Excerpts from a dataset

· · · · ·

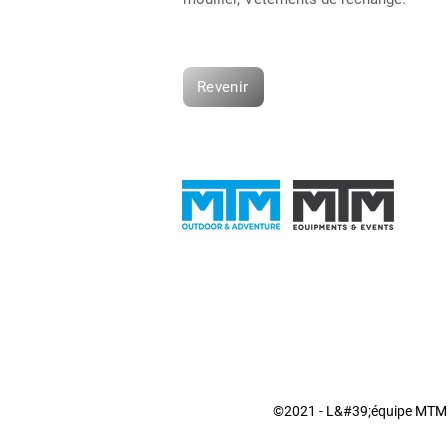
Revenir
©2021 - L&#39;équipe MTM 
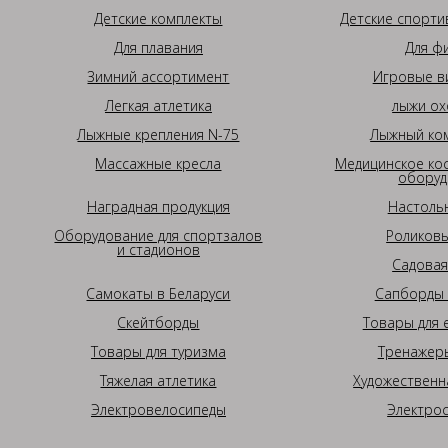
Детские комплекты
Детские спорти
Для плавания
Для ф
Зимний ассортимент
Игровые в
Легкая атлетика
лыжи ох
Лыжные крепления N-75
Лыжный ком
Массажные кресла
Медицинское ко
оборуд
Наградная продукция
Настоль
Оборудование для спортзалов
Роликовы
и стадионов
Садовая
Самокаты в Беларуси
Сапборды 
Скейтборды
Товары для 
Товары для туризма
Тренажеры
Тяжелая атлетика
Художественн
Электровелосипеды
Электро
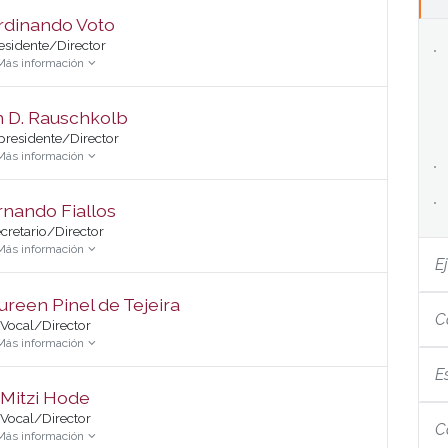
rdinando Voto
esidente/Director
Más información
 D. Rauschkolb
presidente/Director
Más información
rnando Fiallos
cretario/Director
Más información
E
ureen Pinel de Tejeira
C
Vocal/Director
Más información
E
Mitzi Hode
Vocal/Director
C
Más información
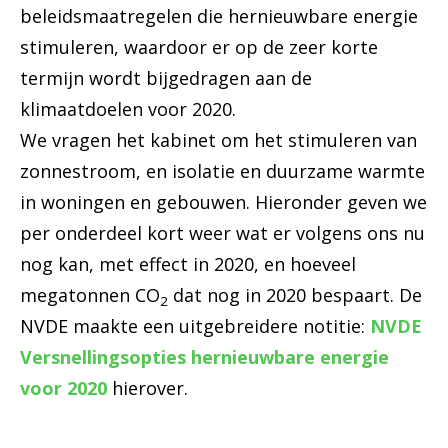
beleidsmaatregelen die hernieuwbare energie
stimuleren, waardoor er op de zeer korte
termijn wordt bijgedragen aan de
klimaatdoelen voor 2020.
We vragen het kabinet om het stimuleren van
zonnestroom, en isolatie en duurzame warmte
in woningen en gebouwen. Hieronder geven we
per onderdeel kort weer wat er volgens ons nu
nog kan, met effect in 2020, en hoeveel
megatonnen CO
dat nog in 2020 bespaart. De
2
NVDE maakte een uitgebreidere notitie:
NVDE
Versnellingsopties hernieuwbare energie
voor 2020
hierover.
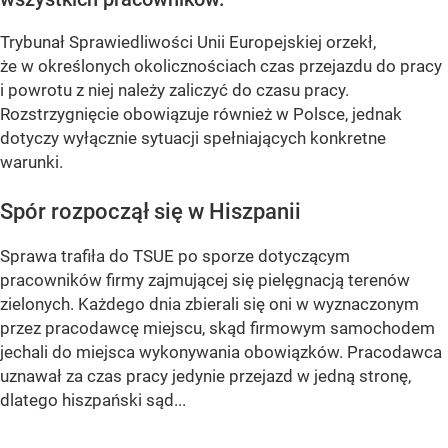
Trybunał Sprawiedliwości Unii Europejskiej orzekł,
że w określonych okolicznościach czas przejazdu do pracy
i powrotu z niej należy zaliczyć do czasu pracy.
Rozstrzygnięcie obowiązuje również w Polsce, jednak
dotyczy wyłącznie sytuacji spełniających konkretne
warunki.
Spór rozpoczął się w Hiszpanii
Sprawa trafiła do TSUE po sporze dotyczącym
pracowników firmy zajmującej się pielęgnacją terenów
zielonych. Każdego dnia zbierali się oni w wyznaczonym
przez pracodawcę miejscu, skąd firmowym samochodem
jechali do miejsca wykonywania obowiązków. Pracodawca
uznawał za czas pracy jedynie przejazd w jedną stronę,
dlatego hiszpański sąd...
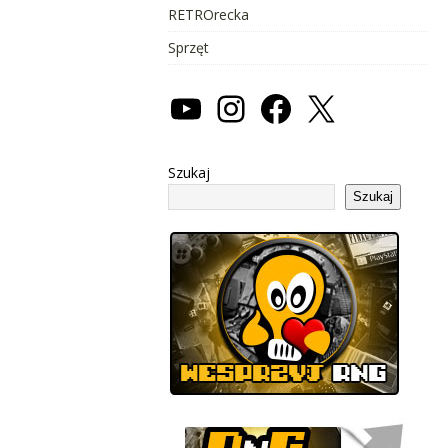
RETROrecka
Sprzęt
Szukaj
Szukaj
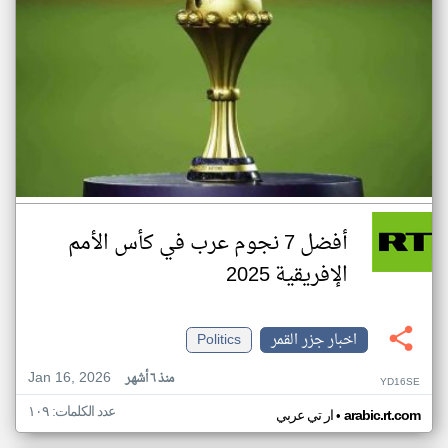
أفضل 7 نجوم عرب في كأس الأمم
الإفريقية 2025
اخبار جزر القمر
Politics
Jan 16, 2026
منذ ٦ أشهر
YD16SE
عدد الكلمات: ١٠٩
•
arabic.rt.com
ار تي عربي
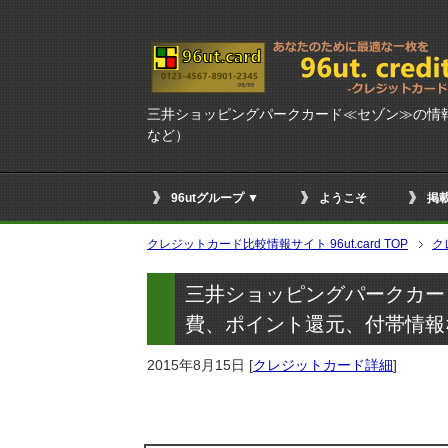
三井ショッピングパークカード≪セゾン≫の情
など）
96utグループ ▼
ようこそ
掲
クレジットカード比較情報サイト 96ut.card TOP
ク
三井ショッピングパークカー
費、ポイント還元、付帯情報
2015年8月15日
[
クレジットカード詳細
]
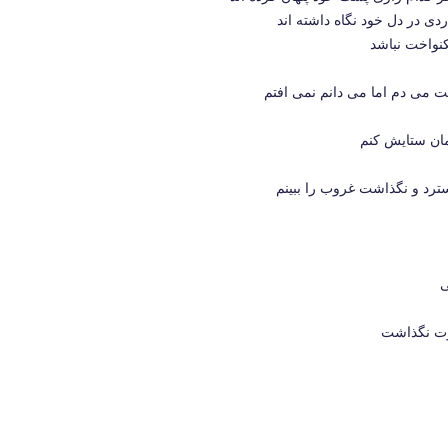
دی در دل خود نگاه داشته اند
کنواخت نباشد
ست می دم اما می دانم نمی افتم
مان ستایش کنم
رد و نگذاشت غروب را ببینم
ی
کوت نگذاشت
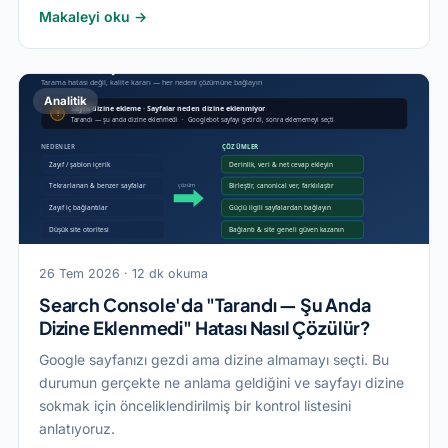
Makaleyi oku →
Analitik
26 Tem 2026 · 12 dk okuma
Search Console'da "Tarandı — Şu Anda
Dizine Eklenmedi" Hatası Nasıl Çözülür?
Google sayfanızı gezdi ama dizine almamayı seçti. Bu
durumun gerçekte ne anlama geldiğini ve sayfayı dizine
sokmak için önceliklendirilmiş bir kontrol listesini
anlatıyoruz.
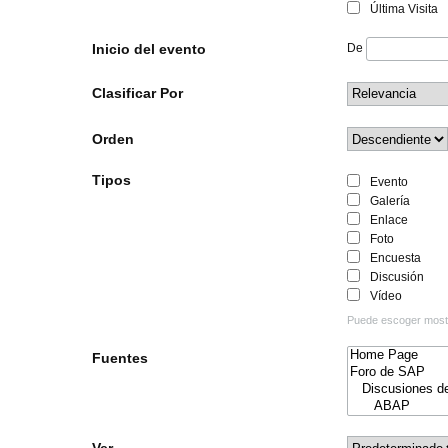
Última Visita
Inicio del evento
De
Clasificar Por
Orden
Tipos
Evento
Galería
Enlace
Foto
Encuesta
Discusión
Vídeo
Puede escoger mostra
Fuentes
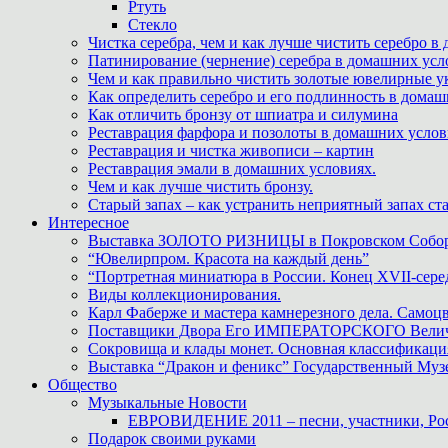
Ртуть
Стекло
Чистка серебра, чем и как лучше чистить серебро в
Патинирование (чернение) серебра в домашних усл
Чем и как правильно чистить золотые ювелирные у
Как определить серебро и его подлинность в дома
Как отличить бронзу от шпиатра и силумина
Реставрация фарфора и позолоты в домашних усло
Реставрация и чистка живописи – картин
Реставрация эмали в домашних условиях.
Чем и как лучше чистить бронзу.
Старый запах – как устранить неприятный запах ста
Интересное
Выставка ЗОЛОТО РИЗНИЦЫ в Покровском Собо
“Ювелирпром. Красота на каждый день”
“Портретная миниатюра в России. Конец XVII-сере
Виды коллекционирования.
Карл Фаберже и мастера камнерезного дела. Самоц
Поставщики Двора Его ИМПЕРАТОРСКОГО Величес
Сокровища и клады монет. Основная классификаци
Выставка “Дракон и феникс” Государственный Муз
Общество
Музыкальные Новости
ЕВРОВИДЕНИЕ 2011 – песни, участники, Росс
Подарок своими руками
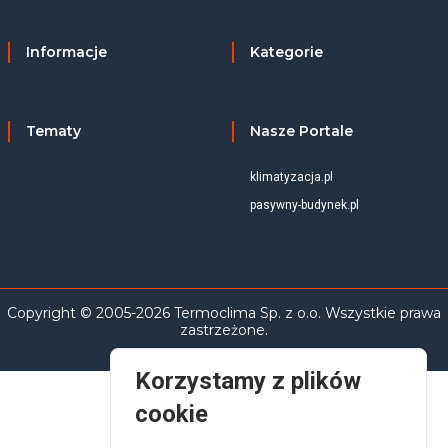
Informacje
Kategorie
Tematy
Nasze Portale
klimatyzacja.pl
pasywny-budynek.pl
Copyright © 2005-2026 Termoclima Sp. z o.o. Wszystkie prawa
zastrzeżone.
Korzystamy z plików
cookie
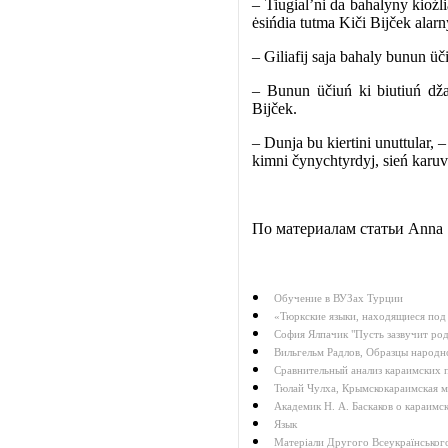
– Tiugial’ni da bahalyny kioźli
ėsińdia tutma Kiči Bijček alarn
– Giliafij saja bahaly bunun üč
– Bunun üčiuń ki biutiuń dž
Bijček.
– Dunja bu kiertini unuttular, –
kimni čynychtyrdyj, sień karuv
По материалам статьи Anna 
Обучение в ВУЗах Турции
«Тюркские языки, находящиеся под
София Ялпачик "Пусть зазвучит ро
Вильгельм Радлов, Образцы народн
Сравнительный анализ караимских п
Тюлай Чулха, Крымскокараимская ме
Академик Н. А. Баскаков о караимс
Язык
Матеріали Другого Всеукраїнського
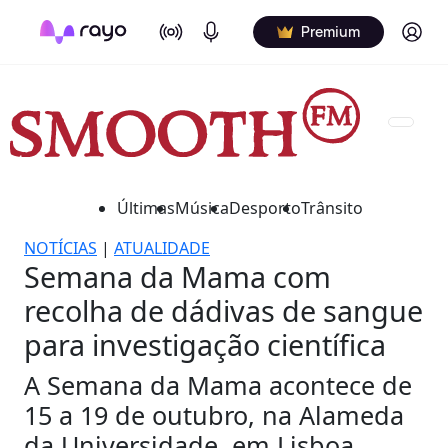
On Air
Podcasts
Log in
Premium
Últimas
Música
Desporto
Trânsito
NOTÍCIAS
|
ATUALIDADE
Semana da Mama com
recolha de dádivas de sangue
para investigação científica
A Semana da Mama acontece de
15 a 19 de outubro, na Alameda
da Universidade, em Lisboa.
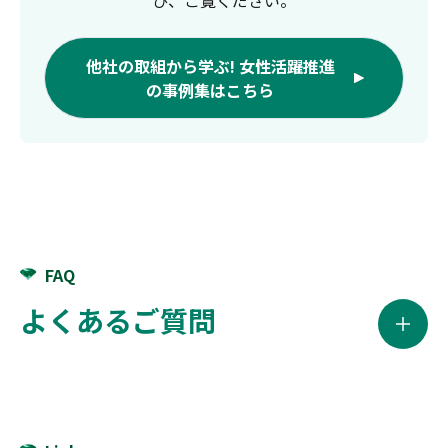
他社の取組から学ぶ! 女性活躍推進
の事例集はこちら
FAQ
よくあるご質問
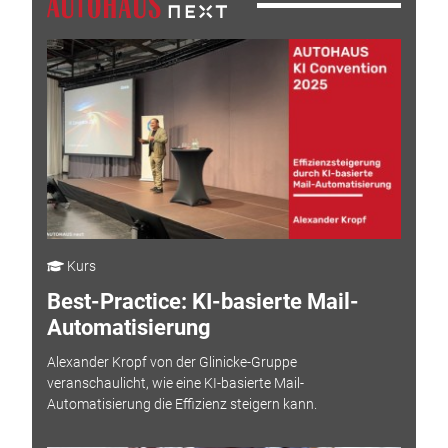
Kurs
Best-Practice: KI-basierte Mail-
Automatisierung
Alexander Kropf von der Glinicke-Gruppe
veranschaulicht, wie eine KI-basierte Mail-
Automatisierung die Effizienz steigern kann.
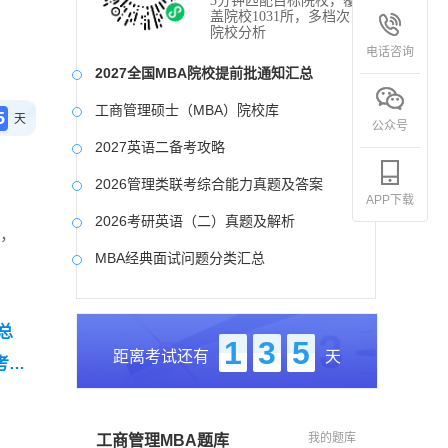
3分钟匹配目标院校，覆
盖院校1031所，多档次
院校分析
电话咨询
2027全国MBA院校提前批通知汇总
工商管理硕士（MBA）院校库
5
天
公众号
2027英语二备考攻略
2026管理类联考综合能力真题及答案
APP下载
2026考研英语（二）真题及解析
间，
MBA经典面试问题分类汇总
2017-2025近九年各科真题及详细解析
总
考研英语（二）试题库
1
3
5
距离考试还有
天
考研
2027写作备考攻略
我的题库
工商管理MBA题库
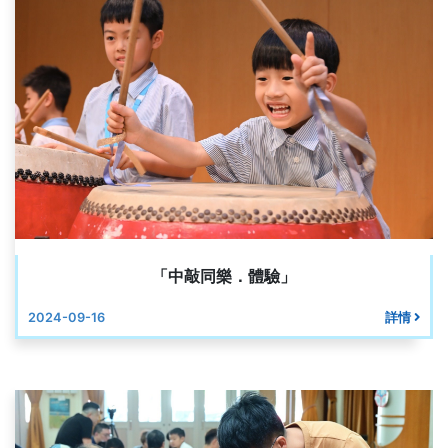
「中敲同樂．體驗」
2024-09-16
詳情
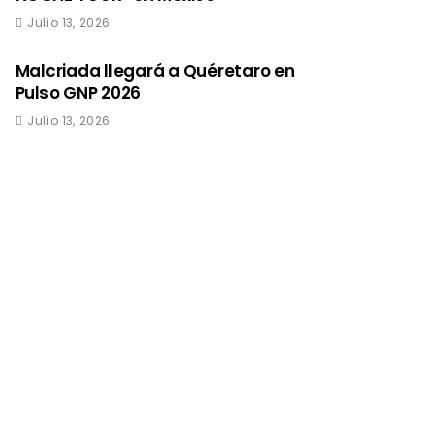
Julio 13, 2026
Malcriada llegará a Quéretaro en
Pulso GNP 2026
Julio 13, 2026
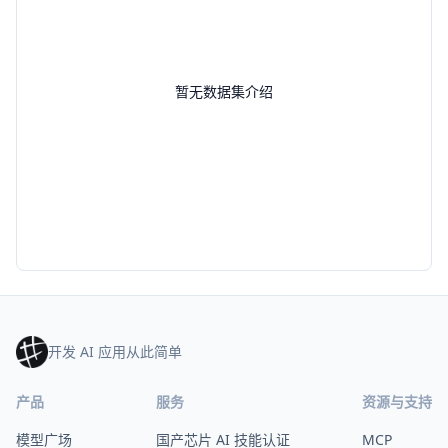
暂无数据集介绍
开发 AI 应用从此简单
产品
服务
资源与支持
模型广场
国产芯片 AI 技能认证
MCP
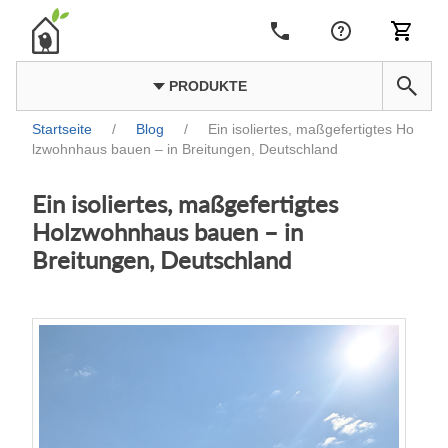
PRODUKTE
Startseite
/
Blog
/
Ein isoliertes, maßgefertigtes Ho
lzwohnhaus bauen – in Breitungen, Deutschland
Ein isoliertes, maßgefertigtes
Holzwohnhaus bauen – in
Breitungen, Deutschland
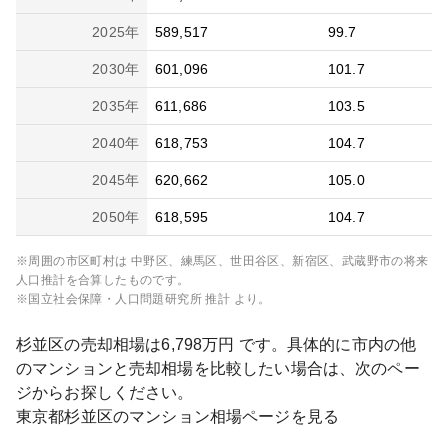
2025
年
589,517
99.7
2030
年
601,096
101.7
2035
年
611,686
103.5
2040
年
618,753
104.7
2045
年
620,662
105.0
2050
年
618,595
104.7
※周囲の市区町村は
中野区、練馬区、世田谷区、新宿区、武蔵野市
の将来
人口推計を合算したものです。
※国立社会保障・人口問題研究所 推計 より。
杉並区
の売却相場は
6,798
万円 です。具体的に市内の他
のマンションと売却相場を比較したい場合は、次のペー
ジからお探しください。
東京都
杉並区
のマンション相場ページを見る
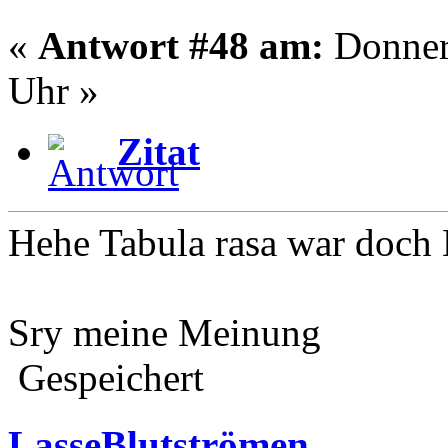
«
Antwort #48 am:
Donners
Uhr »
Zitat
Hehe Tabula rasa war doch
Sry meine Meinung
Gespeichert
LasseBlutströmen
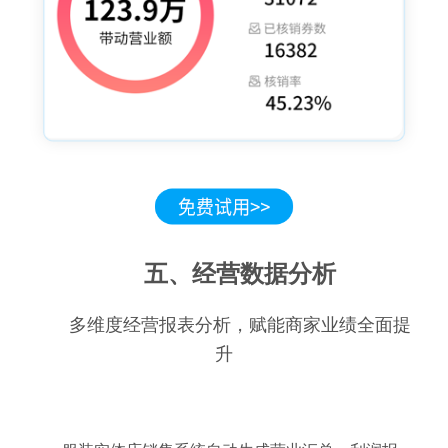
五、经营数据分析
多维度经营报表分析，赋能商家业绩全面提
升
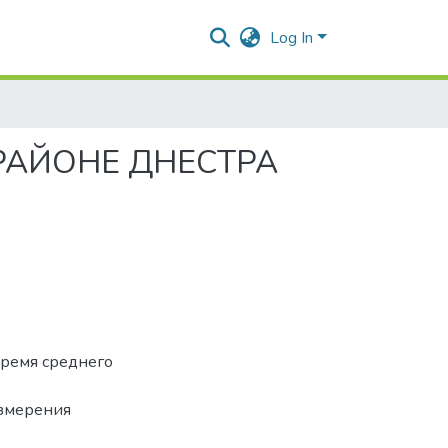
Log In
РАЙОНЕ ДНЕСТРА
время среднего
измерения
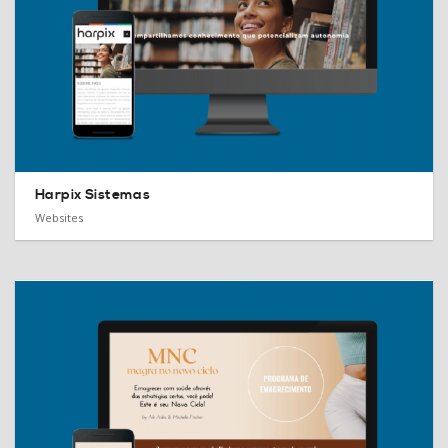
Harpix Sistemas
Websites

· · · · ·

#### WHAT THIS TASK INVOLVES:
Within the data above, tally every line that has "basierte" in it. Answer with the number only.

#### WORKED SOLUTION:
2